#### Data:
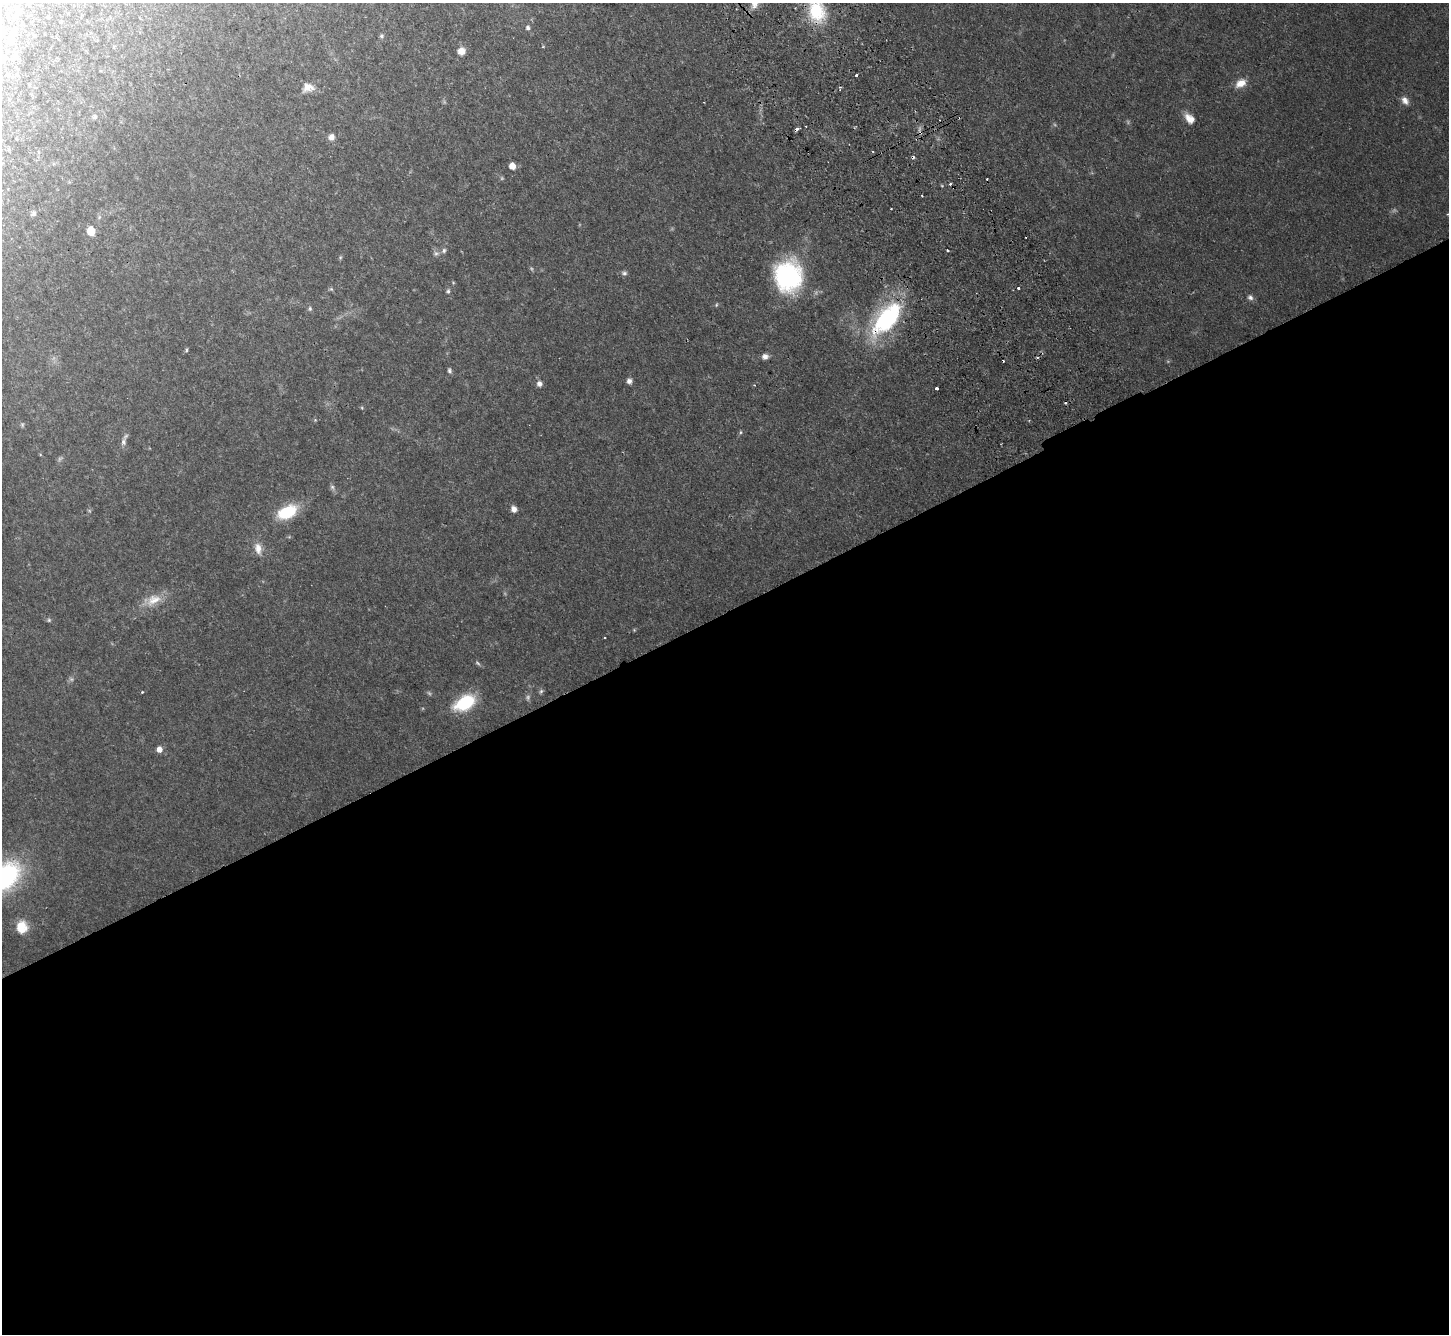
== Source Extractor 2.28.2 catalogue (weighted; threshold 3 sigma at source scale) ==
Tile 15 of 4 x 4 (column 3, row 4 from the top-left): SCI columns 2948-4394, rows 327-1658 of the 5893 x 5846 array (HDU 1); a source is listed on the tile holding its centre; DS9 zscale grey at full resolution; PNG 1451 x 1336 px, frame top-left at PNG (2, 3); no overlay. Shown black and unused: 54% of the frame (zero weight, under 2 of 3 exposures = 3% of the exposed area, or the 3 px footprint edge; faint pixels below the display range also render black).
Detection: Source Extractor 2.28.2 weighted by HDU 2 'WHT'; one run over the whole footprint, this tile lists its part. Background 0.0814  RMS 0.0064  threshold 0.029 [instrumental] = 3 sigma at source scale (4.5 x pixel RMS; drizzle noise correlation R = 1.50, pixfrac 1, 0.05/0.05 arcsec/px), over >= 5 px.
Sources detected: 81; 12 too faint to see at this stretch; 7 cosmic-ray / hot-pixel residue — not listed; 1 inside a brighter listed object's ellipse — not listed separately; the other 61 listed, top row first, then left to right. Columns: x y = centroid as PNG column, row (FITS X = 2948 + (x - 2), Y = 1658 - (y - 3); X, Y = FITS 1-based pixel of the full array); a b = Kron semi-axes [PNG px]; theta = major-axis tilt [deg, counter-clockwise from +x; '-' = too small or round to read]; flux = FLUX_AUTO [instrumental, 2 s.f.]
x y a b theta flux
19 11 7 6 - 2.1
817 11 32 21 -76 32
528 28 5 5 - 1.8
381 36 7 6 - 1.4
11 38 20 10 65 6.3
461 51 8 8 - 5.7
2 59 8 5 37 1.5
8 75 6 5 - 0.98
856 75 3 3 - 1.3
1241 83 14 9 29 7.4
29 85 4 2 - 0.48
308 87 16 12 5 6.3
1405 101 11 8 -54 4.2
95 117 6 5 - 1.8
1189 118 14 9 -47 6.7
920 131 13 5 -77 2.5
331 137 7 7 - 4.1
9 149 5 5 - 0.74
873 152 3 2 - 0.54
512 166 5 5 - 8.3
891 209 3 2 - 0.44
34 213 7 6 - 1.8
91 231 6 5 - 23
947 250 3 3 - 1.9
436 253 9 7 9 2.1
340 257 6 4 70 0.83
624 273 7 6 - 1.7
788 276 32 28 -87 88
1018 288 3 3 - 2.1
331 289 7 4 -44 0.94
448 291 7 5 73 1.4
1250 297 8 7 - 2.3
716 305 6 4 71 0.8
310 309 7 6 - 1.3
886 319 44 21 50 87
186 350 5 4 - 0.9
765 356 8 6 10 3.2
449 370 7 5 -80 1.4
629 381 6 6 - 2.5
539 384 7 7 - 2.8
936 388 3 3 - 1.7
362 408 5 4 - 0.75
315 420 4 4 - 0.73
22 425 6 5 - 1
741 432 5 5 - 0.92
123 442 12 7 85 2.9
332 487 8 6 -64 1.7
514 509 7 6 - 3.7
287 512 20 11 25 33
258 549 17 10 -78 6.5
153 600 25 14 26 13
49 620 6 5 - 1.1
634 630 5 4 - 0.64
605 638 2 2 - 0.64
478 663 8 5 -46 1.3
541 691 7 5 57 1.2
142 692 3 3 - 0.67
465 703 20 12 28 39
159 749 6 5 - 5
4 877 29 19 42 130
22 927 15 13 -90 11
Overlapping masked pixels (flux is a lower limit): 3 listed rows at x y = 817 11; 920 131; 886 319
Isophote crosses this tile's border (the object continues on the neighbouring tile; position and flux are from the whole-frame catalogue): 5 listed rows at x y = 19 11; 817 11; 11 38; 2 59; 4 877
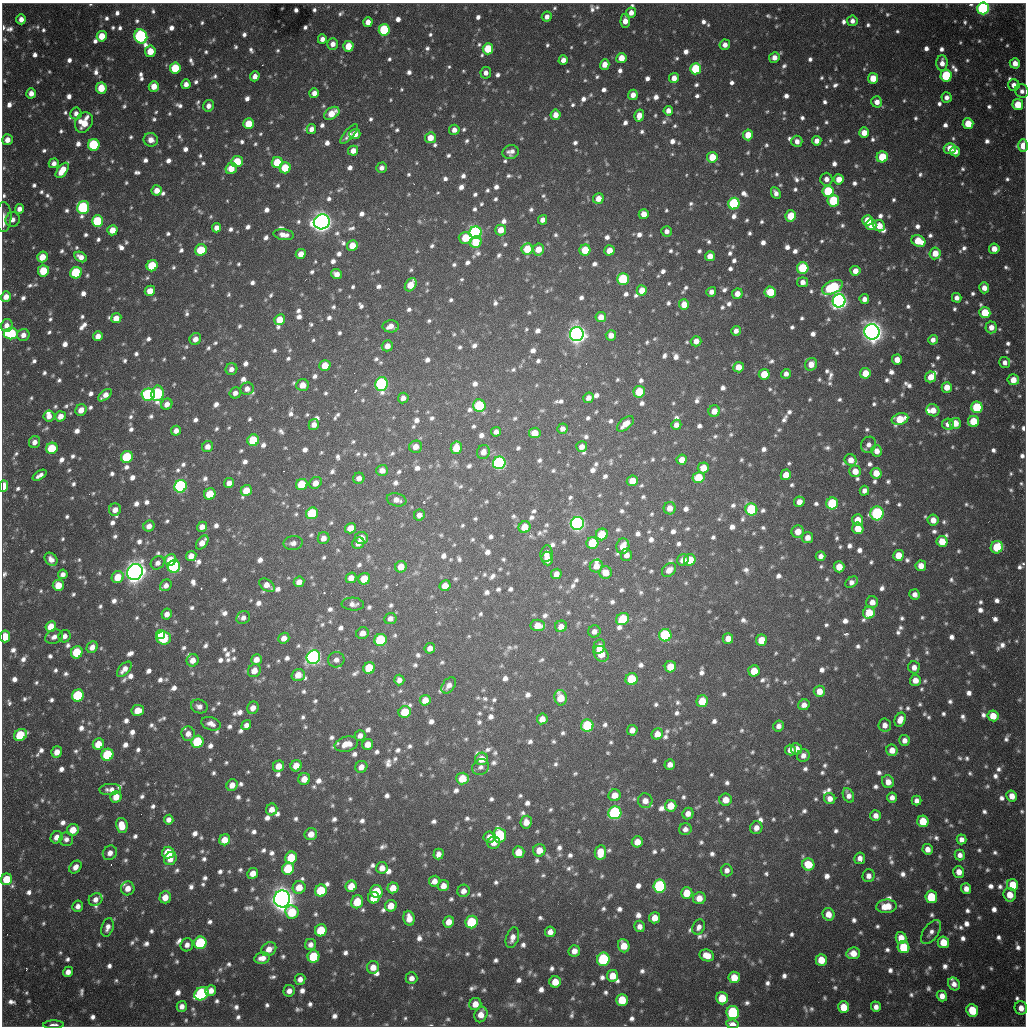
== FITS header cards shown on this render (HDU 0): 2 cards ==
NAXIS1  =                 1024 / length of data axis 1
NAXIS2  =                 1024 / length of data axis 2

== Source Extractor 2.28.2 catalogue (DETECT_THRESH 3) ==
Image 1024 x 1024 px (HDU 0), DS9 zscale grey, 1 PNG px = 1 image px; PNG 1028 x 1028 px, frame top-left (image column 1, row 1024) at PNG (2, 3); each listed source drawn as its Kron ellipse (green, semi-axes under 4 px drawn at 4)
Background 728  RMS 22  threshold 66.6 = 3 sigma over >= 5 px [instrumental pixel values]
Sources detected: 1759; of the 1759, the 500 brightest by FLUX_AUTO listed and drawn (1259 fainter detections omitted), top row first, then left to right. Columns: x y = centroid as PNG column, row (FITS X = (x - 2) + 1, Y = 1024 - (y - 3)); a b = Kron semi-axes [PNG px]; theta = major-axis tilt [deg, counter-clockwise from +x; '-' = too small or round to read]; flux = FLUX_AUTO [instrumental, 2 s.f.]
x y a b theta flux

#### Your goal:
Print all of the lines above word for word, leaving out the pictures.

#### Correct result:
== Source Extractor 2.28.2 catalogue (weighted; threshold 3 sigma at source scale) ==
Tile 15 of 4 x 4 (column 3, row 4 from the top-left): SCI columns 2948-4394, rows 327-1658 of the 5893 x 5846 array (HDU 1); a source is listed on the tile holding its centre; DS9 zscale grey at full resolution; PNG 1451 x 1336 px, frame top-left at PNG (2, 3); no overlay. Shown black and unused: 54% of the frame (zero weight, under 2 of 3 exposures = 3% of the exposed area, or the 3 px footprint edge; faint pixels below the display range also render black).
Detection: Source Extractor 2.28.2 weighted by HDU 2 'WHT'; one run over the whole footprint, this tile lists its part. Background 0.0814  RMS 0.0064  threshold 0.029 [instrumental] = 3 sigma at source scale (4.5 x pixel RMS; drizzle noise correlation R = 1.50, pixfrac 1, 0.05/0.05 arcsec/px), over >= 5 px.
Sources detected: 81; 12 too faint to see at this stretch; 7 cosmic-ray / hot-pixel residue — not listed; 1 inside a brighter listed object's ellipse — not listed separately; the other 61 listed, top row first, then left to right. Columns: x y = centroid as PNG column, row (FITS X = 2948 + (x - 2), Y = 1658 - (y - 3); X, Y = FITS 1-based pixel of the full array); a b = Kron semi-axes [PNG px]; theta = major-axis tilt [deg, counter-clockwise from +x; '-' = too small or round to read]; flux = FLUX_AUTO [instrumental, 2 s.f.]
x y a b theta flux
19 11 7 6 - 2.1
817 11 32 21 -76 32
528 28 5 5 - 1.8
381 36 7 6 - 1.4
11 38 20 10 65 6.3
461 51 8 8 - 5.7
2 59 8 5 37 1.5
8 75 6 5 - 0.98
856 75 3 3 - 1.3
1241 83 14 9 29 7.4
29 85 4 2 - 0.48
308 87 16 12 5 6.3
1405 101 11 8 -54 4.2
95 117 6 5 - 1.8
1189 118 14 9 -47 6.7
920 131 13 5 -77 2.5
331 137 7 7 - 4.1
9 149 5 5 - 0.74
873 152 3 2 - 0.54
512 166 5 5 - 8.3
891 209 3 2 - 0.44
34 213 7 6 - 1.8
91 231 6 5 - 23
947 250 3 3 - 1.9
436 253 9 7 9 2.1
340 257 6 4 70 0.83
624 273 7 6 - 1.7
788 276 32 28 -87 88
1018 288 3 3 - 2.1
331 289 7 4 -44 0.94
448 291 7 5 73 1.4
1250 297 8 7 - 2.3
716 305 6 4 71 0.8
310 309 7 6 - 1.3
886 319 44 21 50 87
186 350 5 4 - 0.9
765 356 8 6 10 3.2
449 370 7 5 -80 1.4
629 381 6 6 - 2.5
539 384 7 7 - 2.8
936 388 3 3 - 1.7
362 408 5 4 - 0.75
315 420 4 4 - 0.73
22 425 6 5 - 1
741 432 5 5 - 0.92
123 442 12 7 85 2.9
332 487 8 6 -64 1.7
514 509 7 6 - 3.7
287 512 20 11 25 33
258 549 17 10 -78 6.5
153 600 25 14 26 13
49 620 6 5 - 1.1
634 630 5 4 - 0.64
605 638 2 2 - 0.64
478 663 8 5 -46 1.3
541 691 7 5 57 1.2
142 692 3 3 - 0.67
465 703 20 12 28 39
159 749 6 5 - 5
4 877 29 19 42 130
22 927 15 13 -90 11
Overlapping masked pixels (flux is a lower limit): 3 listed rows at x y = 817 11; 920 131; 886 319
Isophote crosses this tile's border (the object continues on the neighbouring tile; position and flux are from the whole-frame catalogue): 5 listed rows at x y = 19 11; 817 11; 11 38; 2 59; 4 877
== FITS header cards shown on this render (HDU 0): 2 cards ==
NAXIS1  =                 1024 / length of data axis 1
NAXIS2  =                 1024 / length of data axis 2

== Source Extractor 2.28.2 catalogue (DETECT_THRESH 3) ==
Image 1024 x 1024 px (HDU 0), DS9 zscale grey, 1 PNG px = 1 image px; PNG 1028 x 1028 px, frame top-left (image column 1, row 1024) at PNG (2, 3); each listed source drawn as its Kron ellipse (green, semi-axes under 4 px drawn at 4)
Background 728  RMS 22  threshold 66.6 = 3 sigma over >= 5 px [instrumental pixel values]
Sources detected: 1759; of the 1759, the 500 brightest by FLUX_AUTO listed and drawn (1259 fainter detections omitted), top row first, then left to right. Columns: x y = centroid as PNG column, row (FITS X = (x - 2) + 1, Y = 1024 - (y - 3)); a b = Kron semi-axes [PNG px]; theta = major-axis tilt [deg, counter-clockwise from +x; '-' = too small or round to read]; flux = FLUX_AUTO [instrumental, 2 s.f.]
x y a b theta flux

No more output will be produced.